The house passed through other owners, including a New York City woman who saved the structure, stabilizing the foundation and replacing the roof, before Californians Leigh and Mark arrived here on a January day in 2012. Filled with furniture and junk, the house had been unoccupied for at least 20 years.

The artistic talents of nameless artists of the late-19th century are in full flower at the top of the stairs, which lead to guest rooms.

Spillian is the name of Mark and Leigh’s business venture; they see the house and its setting as a place for imaginative gatherings. The word Spillian is Old English for “to play, to jest, or to revel.” This is not a full-time inn. Guests are invited only for events or for special gatherings designed to integrate play, imagination, spontaneity, impromptu performance, and of course good food and drink.

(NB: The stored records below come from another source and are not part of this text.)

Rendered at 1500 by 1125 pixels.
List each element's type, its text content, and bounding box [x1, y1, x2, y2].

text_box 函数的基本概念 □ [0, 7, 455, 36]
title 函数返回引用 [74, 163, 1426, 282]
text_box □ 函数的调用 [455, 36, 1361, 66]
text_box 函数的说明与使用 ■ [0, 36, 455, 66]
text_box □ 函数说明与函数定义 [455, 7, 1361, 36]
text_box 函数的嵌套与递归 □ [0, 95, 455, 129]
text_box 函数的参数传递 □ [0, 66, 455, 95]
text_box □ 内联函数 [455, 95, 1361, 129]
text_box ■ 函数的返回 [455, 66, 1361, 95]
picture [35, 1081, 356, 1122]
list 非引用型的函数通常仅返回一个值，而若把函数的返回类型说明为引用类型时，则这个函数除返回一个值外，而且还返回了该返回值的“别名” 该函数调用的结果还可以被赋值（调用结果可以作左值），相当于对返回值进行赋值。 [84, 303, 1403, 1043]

Recent weekend events included Forage Your Feast; The Mighty Haggis, a “seriously silly” celebration of Scots poet Robert Burns; and Trout Tales, a chance to be coached in fly-fishing techniques in the mountain streams.

Leigh and Mark store dishes and silverware in the purpose-built china closet in the dining room, which is the heart of the house. Bins are marked “milk” and “meat” to keep silverware separate and kosher. Not long after they arrived, the couple got a visit from former owner Mrs. Lederer’s 90-year-old daughter. She told them she had hand-lettered the bins as a child.

Guests often gather by the fireplace. In the nook leading upstairs sit an antique harp and a spelter maiden, long detached from the newel post in her former home.

LOVE AFFAIR
Beauty & Hard Work

Leigh recalls she had to cajole her husband into coming east to search for a house in which to create a new business venture. She wasn’t sure he would like this one. “As we walked in, I saw him gradually fall in love with this woman—and [the house] is a woman. It’s a ‘she’ in his mind, definitely.”

They both knew they’d found the right place to build their dream. Mark threw himself into restoration projects—for instance, tung-oiling every square inch of the pine paneling by hand. “Which is why we have a running joke that she really is the woman in his life, and that I’m the ‘other woman’,” Leigh says, “because Mark and the house know each other so intimately, and they have a love affair going.”

“If I never have to smell tung oil again in my life, I’ll be a very happy person,” Mark answers. He also took out, refurbished, and reinstalled all the radiators, which now work perfectly. He removed and replaced broken panes of glass from an estimated 75 windows, most with at least 10 lights per top sash: “I became a really good glazier.”